For that reason, Hola is giving away its solution for free. Vilenski insists there are other as yet unspecified moneymaking opportunities down the road.

“Think of the pop singer, Adele. What if she gave all her songs away for free?” Vilenski asks. “She’d still make money — from merchandising, from shows. The difficult part is getting a billion people to follow her. I want Hola to be the kind of singer that reaches a billion people.”

If you’re worried that installing Hola on your computer will slow it down, Vilenski says not to. “We will only use your CPU when you’re not at your computer. And when we write our cache data to your computer, it’s to the empty spaces in your disk. Your computer still sees all that space as free and if your computer needs it, it just overwrites our data.”

Restoring democracy on the Internet

Hola is available for Windows-operated computers as well as for Android mobile devices. iPhone and Mac versions are due out later this year. With no marketing whatsoever, 15,000 people have downloaded the program.

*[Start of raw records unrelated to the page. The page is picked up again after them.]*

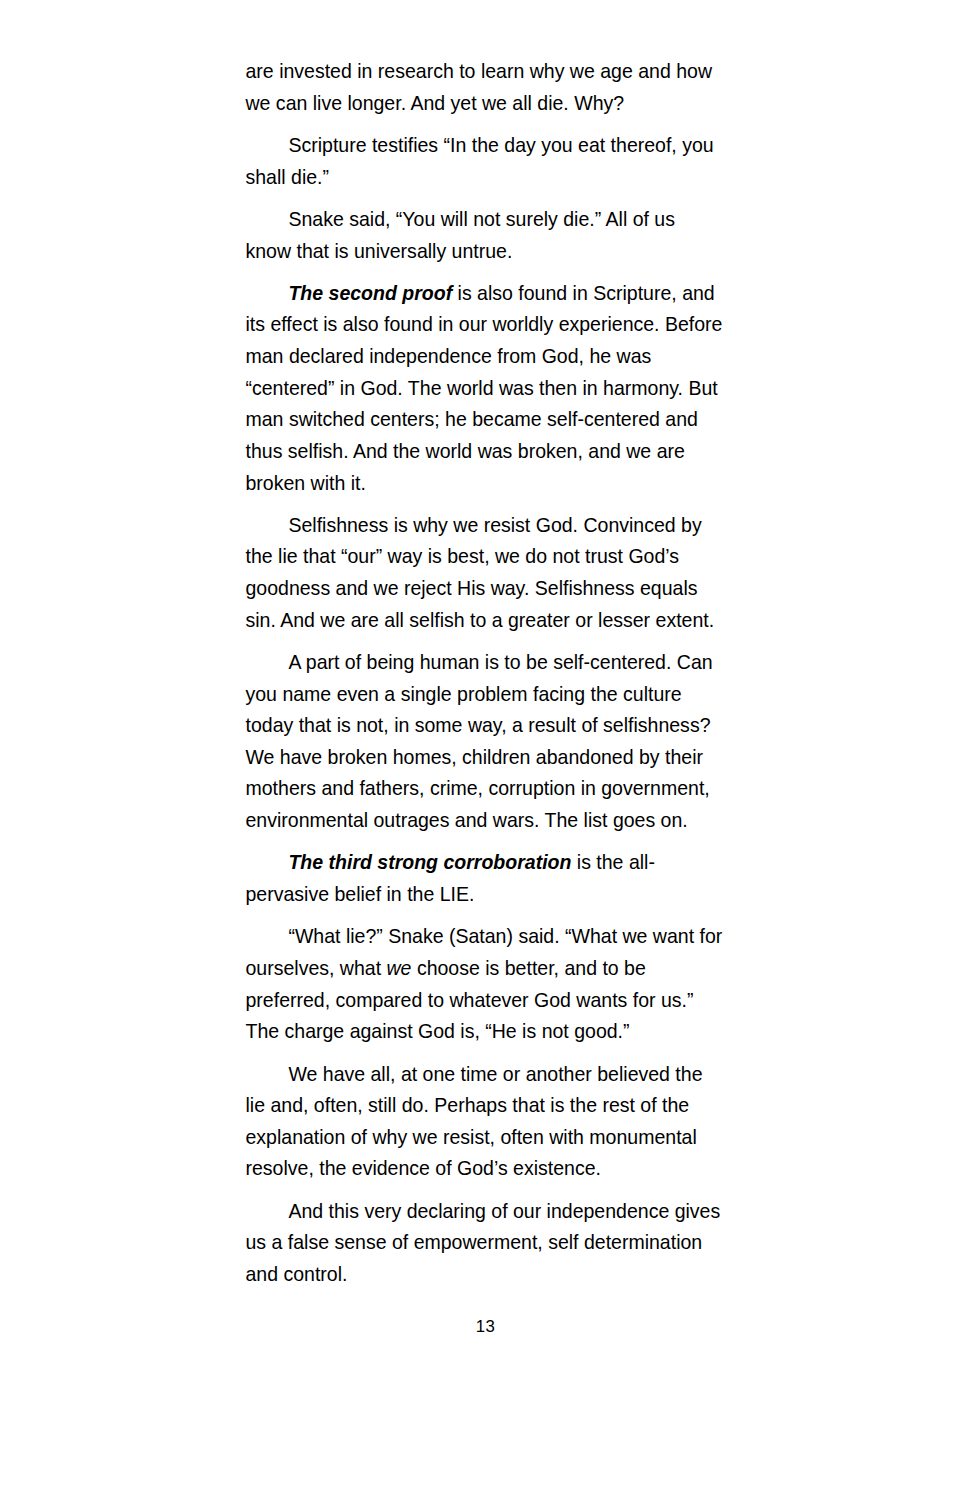are invested in research to learn why we age and how we can live longer. And yet we all die. Why?
Scripture testifies “In the day you eat thereof, you shall die.”
Snake said, “You will not surely die.” All of us know that is universally untrue.
The second proof is also found in Scripture, and its effect is also found in our worldly experience. Before man declared independence from God, he was “centered” in God. The world was then in harmony. But man switched centers; he became self-centered and thus selfish. And the world was broken, and we are broken with it.
Selfishness is why we resist God. Convinced by the lie that “our” way is best, we do not trust God’s goodness and we reject His way. Selfishness equals sin. And we are all selfish to a greater or lesser extent.
A part of being human is to be self-centered. Can you name even a single problem facing the culture today that is not, in some way, a result of selfishness? We have broken homes, children abandoned by their mothers and fathers, crime, corruption in government, environmental outrages and wars. The list goes on.
The third strong corroboration is the all-pervasive belief in the LIE.
“What lie?” Snake (Satan) said. “What we want for ourselves, what we choose is better, and to be preferred, compared to whatever God wants for us.” The charge against God is, “He is not good.”
We have all, at one time or another believed the lie and, often, still do. Perhaps that is the rest of the explanation of why we resist, often with monumental resolve, the evidence of God’s existence.
And this very declaring of our independence gives us a false sense of empowerment, self determination and control.
13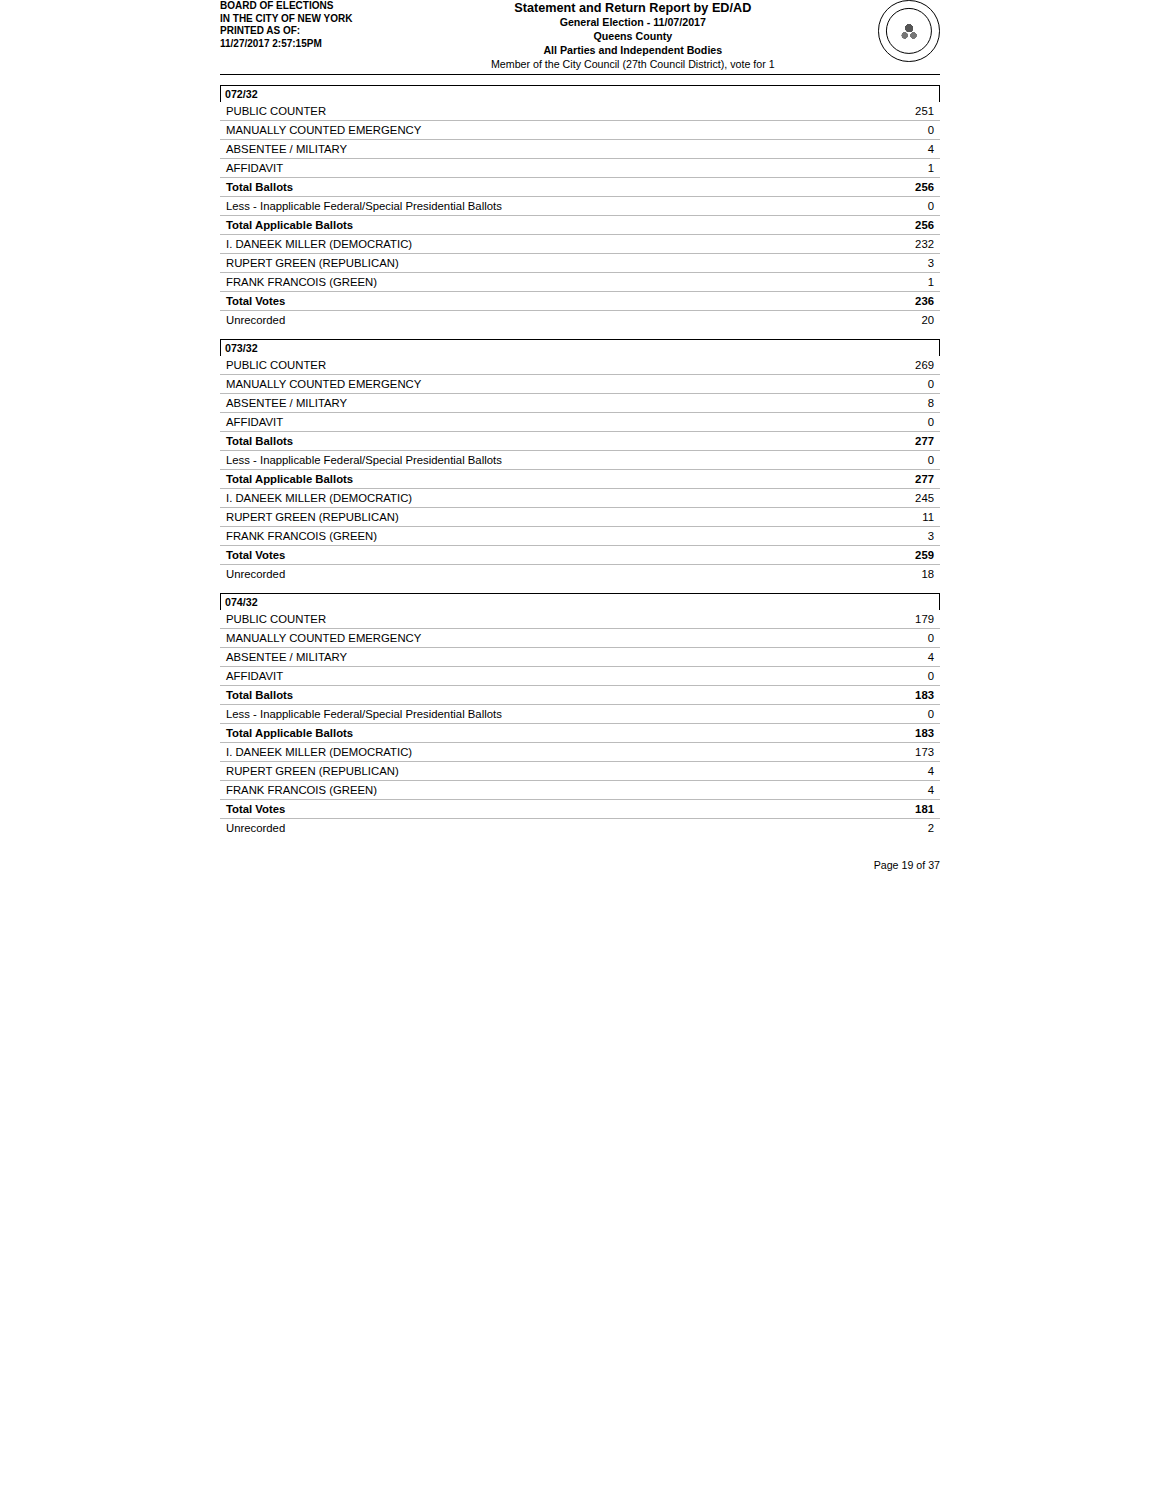BOARD OF ELECTIONS
IN THE CITY OF NEW YORK
PRINTED AS OF:
11/27/2017 2:57:15PM
Statement and Return Report by ED/AD
General Election - 11/07/2017
Queens County
All Parties and Independent Bodies
Member of the City Council (27th Council District), vote for 1
072/32
| PUBLIC COUNTER | 251 |
| MANUALLY COUNTED EMERGENCY | 0 |
| ABSENTEE / MILITARY | 4 |
| AFFIDAVIT | 1 |
| Total Ballots | 256 |
| Less - Inapplicable Federal/Special Presidential Ballots | 0 |
| Total Applicable Ballots | 256 |
| I. DANEEK MILLER (DEMOCRATIC) | 232 |
| RUPERT GREEN (REPUBLICAN) | 3 |
| FRANK FRANCOIS (GREEN) | 1 |
| Total Votes | 236 |
| Unrecorded | 20 |
073/32
| PUBLIC COUNTER | 269 |
| MANUALLY COUNTED EMERGENCY | 0 |
| ABSENTEE / MILITARY | 8 |
| AFFIDAVIT | 0 |
| Total Ballots | 277 |
| Less - Inapplicable Federal/Special Presidential Ballots | 0 |
| Total Applicable Ballots | 277 |
| I. DANEEK MILLER (DEMOCRATIC) | 245 |
| RUPERT GREEN (REPUBLICAN) | 11 |
| FRANK FRANCOIS (GREEN) | 3 |
| Total Votes | 259 |
| Unrecorded | 18 |
074/32
| PUBLIC COUNTER | 179 |
| MANUALLY COUNTED EMERGENCY | 0 |
| ABSENTEE / MILITARY | 4 |
| AFFIDAVIT | 0 |
| Total Ballots | 183 |
| Less - Inapplicable Federal/Special Presidential Ballots | 0 |
| Total Applicable Ballots | 183 |
| I. DANEEK MILLER (DEMOCRATIC) | 173 |
| RUPERT GREEN (REPUBLICAN) | 4 |
| FRANK FRANCOIS (GREEN) | 4 |
| Total Votes | 181 |
| Unrecorded | 2 |
Page 19 of 37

There is a second use for Hola that Vilenski’s team stumbled on by accident. One day, Vilenski realized that an employee was listening to Pandora, a Web service available only in the US, by using Hola technology. It turns out that distributing tiny chunks of websites to individual Hola users’ computers has the side effect of “anonymizing” the Internet, as Vilenski puts it. That means users in Israel and elsewhere can suddenly access sites formerly off limits.

“At first we thought this was a negative,” Vilenski says. Understanding where your users are is a key driver for the Web; it powers everything from custom content to advertising.

But Hola’s Media Unblocker has turned out to be quite popular, with 7,500 downloads in just its first 10 days. The unblocker app is available as an extension to the Chrome browser – including on the Mac – and is immune to getting re-blocked, Vilenski claims.

Right now, three big US sites are available to Hola users everywhere – Hulu, Netflix and Pandora – but the rest are on their way. Vilenski tried the unblocker in China and was able to access Facebook, normally not available in that country.

“The Internet was supposed to be an open platform, where everyone could communicate and anyone could see any content. This restores democracy. We’re opening things up again.”